Many readers have felt they were treading
water in a high tide of historical circumstance, while others have been
repelled by a theme built around such an exceedingly severe concept of virtue,
unpalatable to many (and, indeed, considering her personal life, to the author
as well). [9] For at least one twenty-first century reader,
these issues amplify each other, as the heroine is found to be incongruous with
her “delicately described historical environment.” [9] Yet the fact is that each of these two
elements – the imagined Italian city and the female exemplar of noble
submission rivaling Griselda’s – need not represent anything factual about
authentic about history or prescriptive about morality. It is sufficient that, however ill they may
seem to mix, they form significant parts of the artist’s worldview, and both
setting and protagonist contribute to characterize her vision. The reader who appreciates Romola will
relish both, though for others this book will remain a “failure" or simply “most obscure.” [10]
Romola’s virtues may lie neither in the
grand morality its author envisioned nor in any specific light that Renaissance
Florence may shed on nineteenth century London.
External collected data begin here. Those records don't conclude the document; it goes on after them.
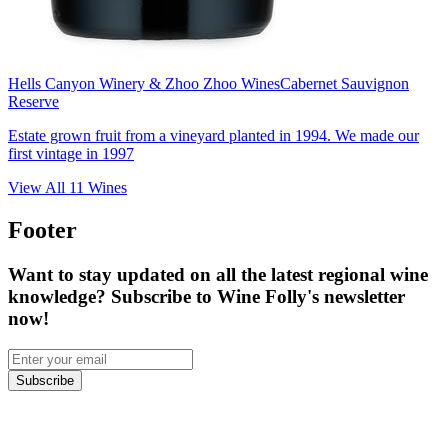
Hells Canyon Winery & Zhoo Zhoo Wines
Cabernet Sauvignon
Reserve
Estate grown fruit from a vineyard planted in 1994. We made our
first vintage in 1997
View All
11
Wines
Footer
Want to stay updated on all the latest regional wine
knowledge? Subscribe to Wine Folly's newsletter
now!
Subscribe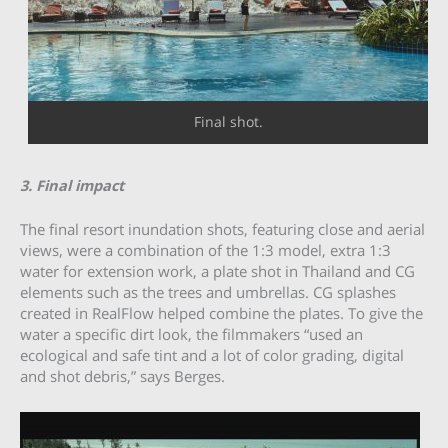
Final shot.
3. Final impact
The final resort inundation shots, featuring close and aerial
views, were a combination of the 1:3 model, extra 1:3
water for extension work, a plate shot in Thailand and CG
elements such as the trees and umbrellas. CG splashes
created in RealFlow helped combine the plates. To give the
water a specific dirt look, the filmmakers “used an
ecological and safe tint and a lot of color grading, digital
and shot debris,” says Berges.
One who appreciates George Eliot’s sensibility will make the most of the
period detail, as though browsing an account of local antiquities by an
overeducated and underemployed curate.
Such a reader will savor the pathos of the learned and principled Bardo
de' Bardi and, later Baldassarre Calvo and the creepy charm of Tito Melema, as
talented if less violent than Miss Highsmith’s Mr. Ripley. The swelling political and religious passions
generate an air of unceasing drama behind the main players, a tide of
self-interest and self-deception that regularly accompanies “who loses and who
wins, who's in, who's out.” As long as
that apocalyptic holy man, the Pope Angelico, has not yet arrived, people will
toss and turn and flail in the effort to remain afloat, and the likeliest
redemptive sign, alight like a nimbus, will remain the qualities of compassion
that illuminate the heroine through turmoil and doubt, preserving her and
making of her a beacon that shines as clearly as anything may in this fallen
world.
1. Westminster
Review, October 1, 1863 and R. H. Hutton in the Spectator July 18,
1863.
2. Leslie Stephen, George
Eliot (1902), 126. Sir Leslie Stephen
had married Thackeray’s daughter and was the father of Virginia Woolf by his
second wife.
3. Henry James, Views
and Review by Henry James, intro. LeRoy Phillips (1908).
4. Eliot herself had
visited Italy four times during the 1860s and her illustrator Frederic Leighton
had studied at the Accademia di Belle Arti in Florence and frequently visited
the city in later years.
5. The Journals of
George Eliot, ed. by Margaret Harris and Judith Johnston, 108.
6. Leslie Stephen, George
Eliot (1902), 126 and Henry James, review of George Eliot’s Life as
Related in her Journals and Letters ed. John Cross (1885), Atlantic
Monthly, May 1885, pp. 668 ff.
7. "Evangelical
Teaching: Dr. Cumming." Westminster Review, vol. LXIV, October 1855.
8. F. H. W. Myers,
“George Eliot,” The Century Magazine (November, 1881). Myers himself had abandoned Christianity and
founded the Society for Psychical Research in part to pursue unorthodox proofs
for the soul’s immortality.
9. Julia Straub, “George Eliot’s Romola and Its
Shattered Ideals,” Nineteenth Century Gender Studies 4.1 (Spring 2008).
10. “Failure” is from George Knoepflmacher, Eliot's early novels; the limits of realism; “most obscure” from Jaqueline Bohn Donada, “George Eliot's Brazilian Brazilian Critical Fortune and the Case of Romola,” The George Eliot Review 2013.